In May, Tolmay set aside the public protector’s report into the Vrede dairy project in Free State. She said then that Mkhwebane had narrowed the scope of the investigation so dramatically that it “side stepped all the crucial aspects regarding the complaints and led to a failure on her part to execute her constitutional duty”.

However, she delayed her decision on how to award costs until the Constitutional Court had given its judgment in the Reserve Bank case.

Tolmay quoted extensively from the Constitutional Court’s judgment and even from the dissenting minority judgment by Chief Justice Mogoeng Mogoeng, which said that extraordinary circumstances should be present for personal and punitive costs order.

She said: “Her conduct during the entire investigation constitutes gross negligence. She failed completely to execute her constitutional duties.”

However, the public protector’s spokesperson, Oupa Segalwe, said she was disappointed with the order. “It is her understanding that before such a ruling is made, the court must have satisfied itself that the party against whom a punitive cost order is made acted fraudulently, recklessly and was engaged in gross dishonesty. These were not proven and yet she was slapped with such an order.”

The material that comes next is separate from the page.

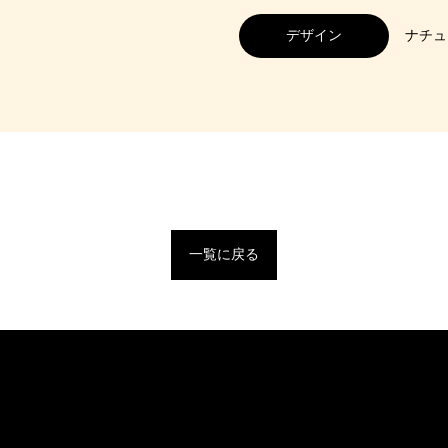
デザイン
ナチュ
一覧に戻る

Segalwe said Mkhwebane would be challenging both the first and today’s orders. “In particular, the personal cost order continues down the path of scaring her off with bankruptcy so that she can think twice before making adverse findings against the powerful and monied.”

Tolmay ordered that Mkhwebane pay 7.5% of the Democratic Alliance’s costs and 7.5% of the costs for the Council for the Advancement of the South African Constitution (the applicants in the case) from her own pocket and on an attorney and client scale, which is a significantly higher rate than the normal “party and party” scale set by the taxing master of the court.

Thursday’s judgment was yet another defeat for the public protector in a series of court battles over politically sensitive reports. In addition to Tolmay’s earlier judgment, and the crushing judgment from the Constitutional Court, the high court has granted an interim interdict to suspend her remedial action in her report into allegations of a “rogue unit” at Sars.

It also found against her in the application by President Cyril Ramaphosa over the remedial action she directed in her report into the early pension pay-out of former Sars deputy commissioner Ivan Pillay. Both of these applications were strenuously opposed by the public protector.

The high court has also suspended the remedial action she directed against the president in her Bosasa report looking into donations to Ramaphosa’s CR17 campaign. However, this was by agreement between the parties.

READ MORE: Mkhwebane is not bound by Ramaphosa’s request to seal Bosasa record, her lawyers say

Lawson Naidoo of Casac (Council for the Advancement of the South African Constitution) said Thursday’s judgment needed to be read together with the main judgment on the merits, which found that she did not explain why she changed the remedial action from the earlier, provisional report. “That, for me, is evidence of bad faith,” said Naidoo.

The DA’s John Steenhuisen said in a statement that the judgment showed Mkhwebane was ”wholly unfit and improper to hold the office of such a crucial Chapter 9 body.”